There are two key takeaways of this research. The first applies to future studies seeking to characterize selective exposure patterns by identifying the underlying community structure of co-exposure networks. My results suggest that Fast Greedy and Multilevel are the two most suitable algorithms for this purpose, that work remarkably well even in the presence of substantial noise, when many of the others fail to identify any community structure at all under similar conditions. For future researchers interested in using community detection in co-exposure networks to appraise selective exposure patterns, Fast Greedy and Multilevel could therefore hold great promise. As this study showed, augmenting co-exposure networks can produce significant improvements in their performances as well.

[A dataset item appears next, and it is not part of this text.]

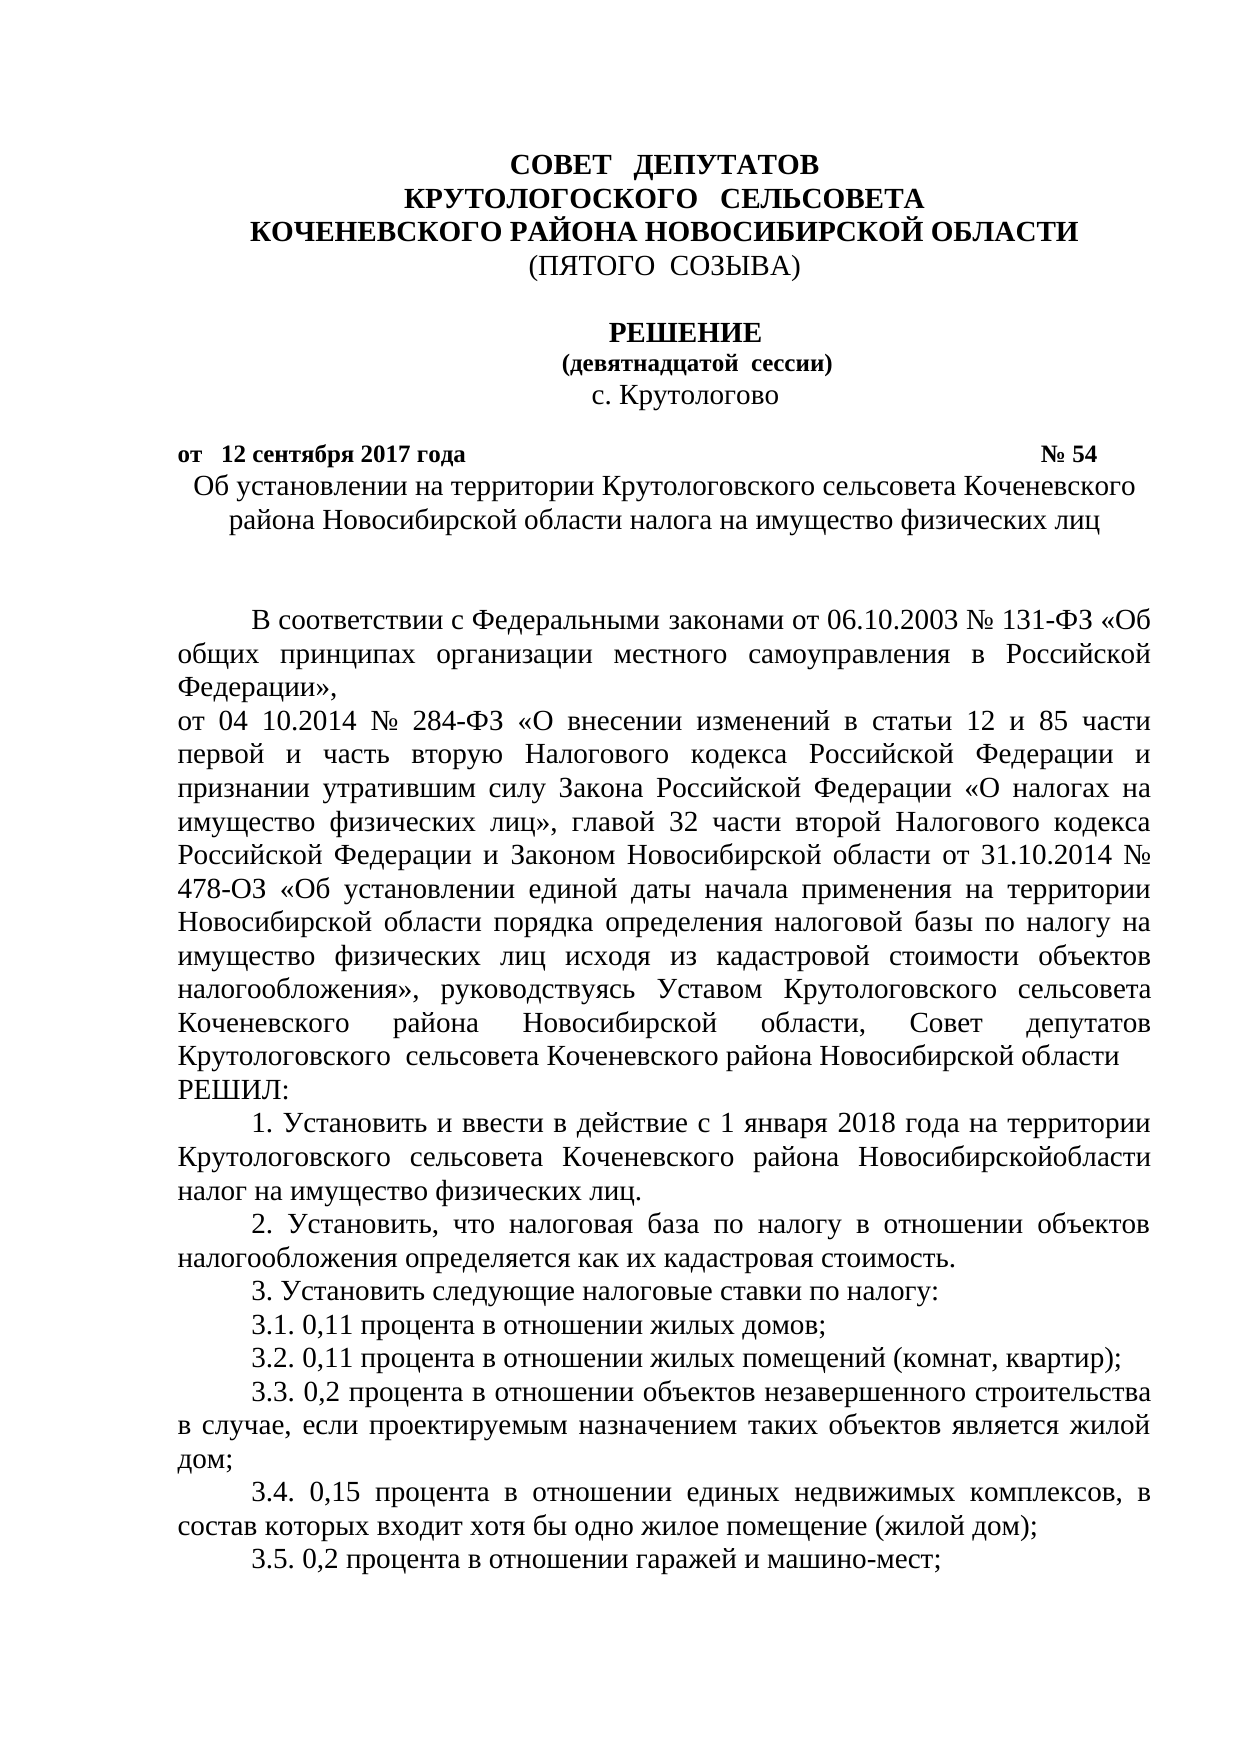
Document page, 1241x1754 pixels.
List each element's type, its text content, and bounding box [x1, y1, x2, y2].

The second takeaway is more general, and contributes to the core novelty of this study. It demonstrates how a formal model, based on our theoretical understanding of a socio-political phenomenon, can be used to inform one’s analytical choices for capturing that phenomenon itself. In other words, a formal model can not just contribute to theoretical, but to methodological progress as well. By building a theoretical model of audience behavior and comparing the effectiveness of different algorithms in capturing audience dynamics, the study was able to make theoretical predictions regarding which algorithms work better than others in a specific category of complex networks. Validation of these theoretical predictions using empirical data demonstrated the utility of the exercise in informing analytical choices for studying the same phenomenon in the future. Of course, a model, by definition is a simplification of reality and there are many ways in which any model can be made better. While this set of simulations yielded promising results, I recognize that there are various parameters that could be further added to make this model even more complete and realistic. For instance, instead of a population level randomizing parameter \(\rho\), one could use an agent-level randomizing parameter. The distribution of this parameter, could in turn be informed by empirical data of how selectivity in news consumption patterns is distributed in an audience population. Next, instead of having the same number of outlets and agents per type, as this model does, a future model could introduce more complexity by adding variability in these distributions, and then assess whether the findings qualitatively change. Finally, my model was limited by the availability of computing power in the number of outlets and agents I could simulate. Future studies can explore if these findings replicate for larger numbers of outlets, and more importantly, for larger numbers of agents. There is also the need to validate the findings from this model on other real world co-exposure networks. While the ComScore Indian dataset offered a useful empirical test, it remains to be seen if the community detection algorithms tested here behave similarly in co-exposure networks derived from other real world contexts such as social media. I invite other scholars to use this study to inform their own modeling exercises, and build on it in the future.